• [Task prompt] Extract every text line from all of the rows below, reproducing each one verbatim and omitting the pictures.

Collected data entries
########################################

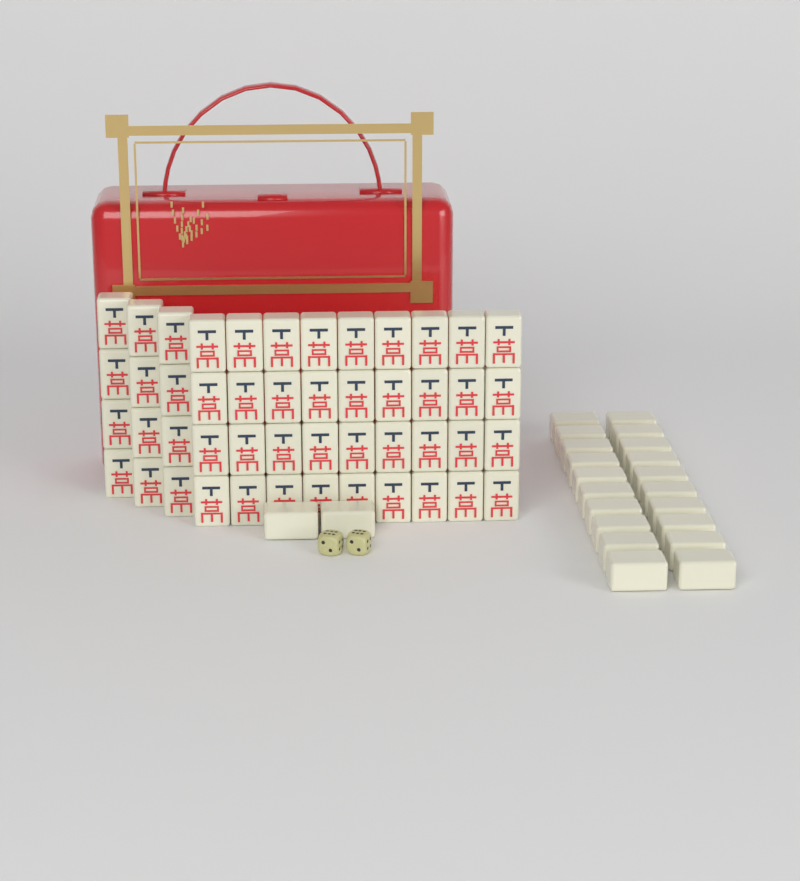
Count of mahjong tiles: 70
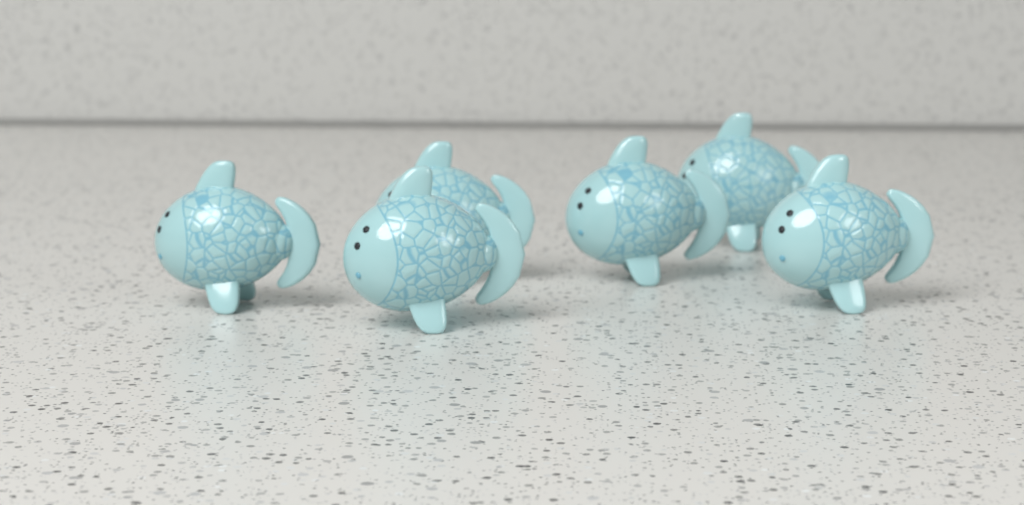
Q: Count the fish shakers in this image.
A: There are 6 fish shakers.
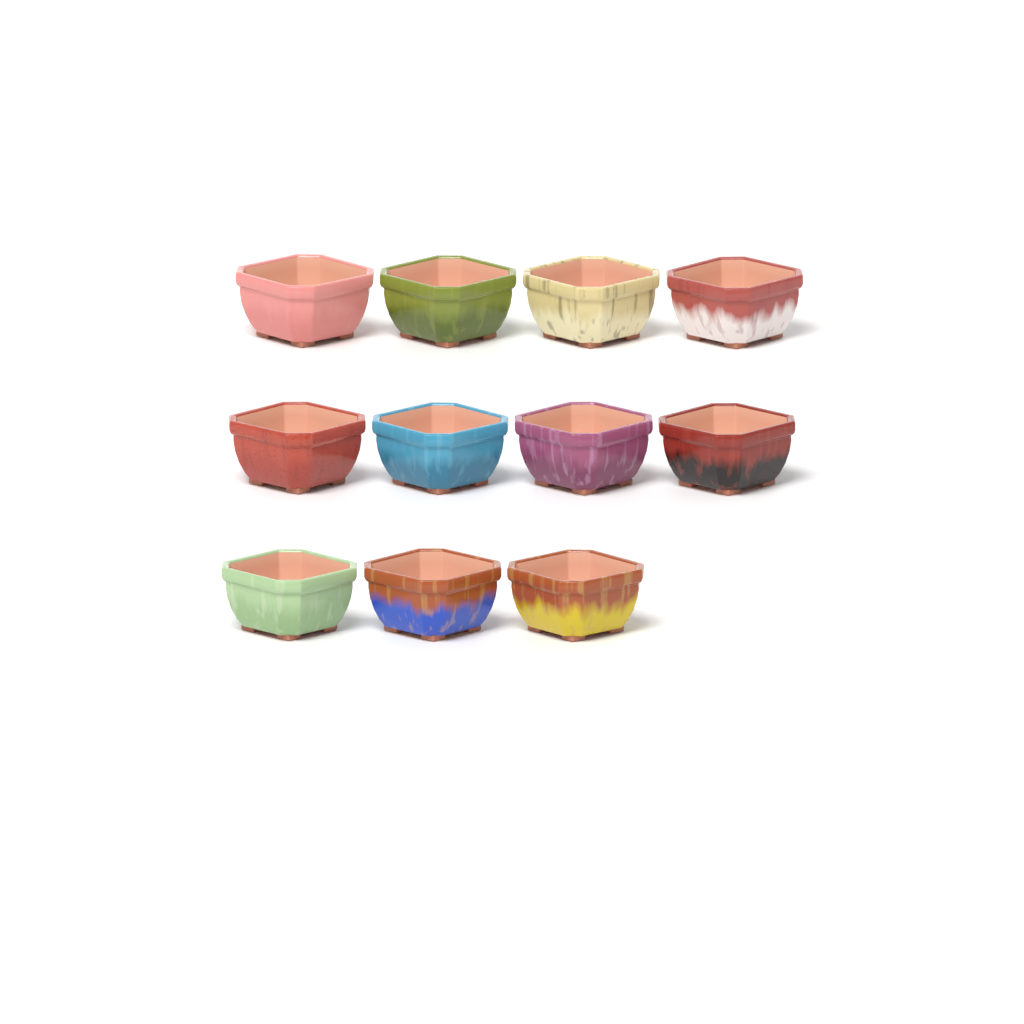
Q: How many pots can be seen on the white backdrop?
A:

########################################

• [Written solution]
Count of mahjong tiles: 70
Q: Count the fish shakers in this image.
A: There are 6 fish shakers.
Q: How many pots can be seen on the white backdrop?
A:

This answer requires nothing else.